Ci lasciammo per accudire ai nostri impegni portandoci dietro un interrogativo più grande di quello che avevamo un’ora prima.

Ci separammo piuttosto elettrizzati per quanto era accaduto sentendoci un po’ esploratori un po’ apprendisti stregoni. Da quel momento, noi ignari, doveva avere inizio una lunga quanto fantastica avventura … la più importante della nostra vita!

Portammo con noi quelle sensazioni per tutto il pomeriggio ed alle dieci di sera di quello stesso giorno ci ritrovammo nuovamente insieme dinanzi a quel foglio frettolosamente compilato con lettere e numeri, per ripetere ancora una volta l’esperimento.

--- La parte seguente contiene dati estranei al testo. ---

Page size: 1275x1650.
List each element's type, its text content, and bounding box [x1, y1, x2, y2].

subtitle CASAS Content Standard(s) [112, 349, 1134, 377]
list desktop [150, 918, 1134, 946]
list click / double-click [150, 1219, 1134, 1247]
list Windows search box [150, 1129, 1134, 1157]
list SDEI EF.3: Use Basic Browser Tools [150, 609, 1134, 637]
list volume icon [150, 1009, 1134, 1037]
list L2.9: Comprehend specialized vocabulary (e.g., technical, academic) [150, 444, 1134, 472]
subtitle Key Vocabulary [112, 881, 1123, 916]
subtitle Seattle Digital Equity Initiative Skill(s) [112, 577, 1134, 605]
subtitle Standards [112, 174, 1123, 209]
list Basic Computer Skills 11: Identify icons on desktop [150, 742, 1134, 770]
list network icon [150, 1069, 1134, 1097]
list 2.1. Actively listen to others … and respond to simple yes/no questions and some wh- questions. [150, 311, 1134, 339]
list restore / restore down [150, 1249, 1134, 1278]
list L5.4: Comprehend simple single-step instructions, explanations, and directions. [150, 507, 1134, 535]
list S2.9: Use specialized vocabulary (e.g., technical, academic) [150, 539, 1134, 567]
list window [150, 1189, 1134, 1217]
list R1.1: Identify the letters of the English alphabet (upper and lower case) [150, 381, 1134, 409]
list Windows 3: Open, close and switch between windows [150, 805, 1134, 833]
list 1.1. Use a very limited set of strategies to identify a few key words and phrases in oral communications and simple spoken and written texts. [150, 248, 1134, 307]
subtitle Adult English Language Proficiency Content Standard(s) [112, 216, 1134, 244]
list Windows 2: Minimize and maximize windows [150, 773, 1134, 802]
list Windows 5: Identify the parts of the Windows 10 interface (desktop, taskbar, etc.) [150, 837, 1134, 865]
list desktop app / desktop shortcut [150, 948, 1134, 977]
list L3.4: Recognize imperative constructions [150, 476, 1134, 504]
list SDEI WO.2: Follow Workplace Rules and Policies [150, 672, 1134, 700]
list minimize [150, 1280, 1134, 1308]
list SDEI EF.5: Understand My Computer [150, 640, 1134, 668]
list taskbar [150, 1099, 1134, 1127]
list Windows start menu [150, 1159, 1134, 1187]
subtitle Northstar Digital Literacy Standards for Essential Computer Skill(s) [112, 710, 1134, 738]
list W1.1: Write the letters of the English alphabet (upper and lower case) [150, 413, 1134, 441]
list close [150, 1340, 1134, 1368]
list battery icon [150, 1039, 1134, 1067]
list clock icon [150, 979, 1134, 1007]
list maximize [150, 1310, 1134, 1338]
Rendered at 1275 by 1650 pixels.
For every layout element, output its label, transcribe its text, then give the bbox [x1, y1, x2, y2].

Il risultato fu praticamente analogo, arricchito però questa volta di alcune domande timidamente poste da noi alla supposta entità comunicante, la quale aveva peraltro dato risposte coerenti e di senso logico.
Fummo presi nei giorni seguenti da una sorta di irreprimibile entusiasmo che ci indusse, oggi devo dire in modo puerile, a ripetere con frequenza quella esperienza che si rivelava ogni volta un po’ più ricca ed ogni volta un po’ più soddisfacente. Avevamo preso quasi sin dall’inizio l’abitudine di verbalizzare le domande che venivano poste e le risposte che ci venivano date, in modo da poter in qualunque momento successivo e con più calma riesaminare i contenuti delle comunicazioni.
Quello che in questa fase ci interessava di più era ottenere attraverso il tabellone dei riscontri, più precisamente avere delle notizie a noi sconosciute da poter successivamente verificare; questo avrebbe fugato in noi gran parte dei dubbi circa la possibilità che le comunicazioni potessero essere frutto del nostro subcosciente.
Certo era un’esperienza del tutto nuova che ci galvanizzava. Io, in particolare, non avevo mai assistito prima di allora ad esperimenti di questo genere, vuoi per scetticismo, vuoi per una sorta di irrazionale pavidità. Il contatto, sostenevo, posto che si riesca a stabilirlo, potrebbe solo sussistere con entità non elevate, ancora legate ad interessi terreni, e dunque non porterebbe alcun giovamento. Di contro in quali rischi si sarebbe incorsi nell’aprire incoscientemente quelle “misteriose porte di bronzo”? Sicuramente, pensavo, solo la scienza dà all’uomo delle certezze e dunque delle verità.
Ma quante di queste verità scientifiche nel corso della storia hanno trovato un’eclatante smentita da parte della stessa scienza?
E quale affidabilità può dunque attribuirsi ad una scienza che, progredendo, smentisce continuamente se stessa? Povero uomo illuso che tributa i massimi onori al suo stesso intelletto e a quel grumo di sangue e cellule che è il cervello, organo meraviglioso, del quale però non conosce quasi nulla!

Fu così che, titubanti e dubbiosi persino di noi stessi, osammo socchiudere quelle “porte di bronzo” che, “forse”, ci avrebbero dato accesso alla via del Vero.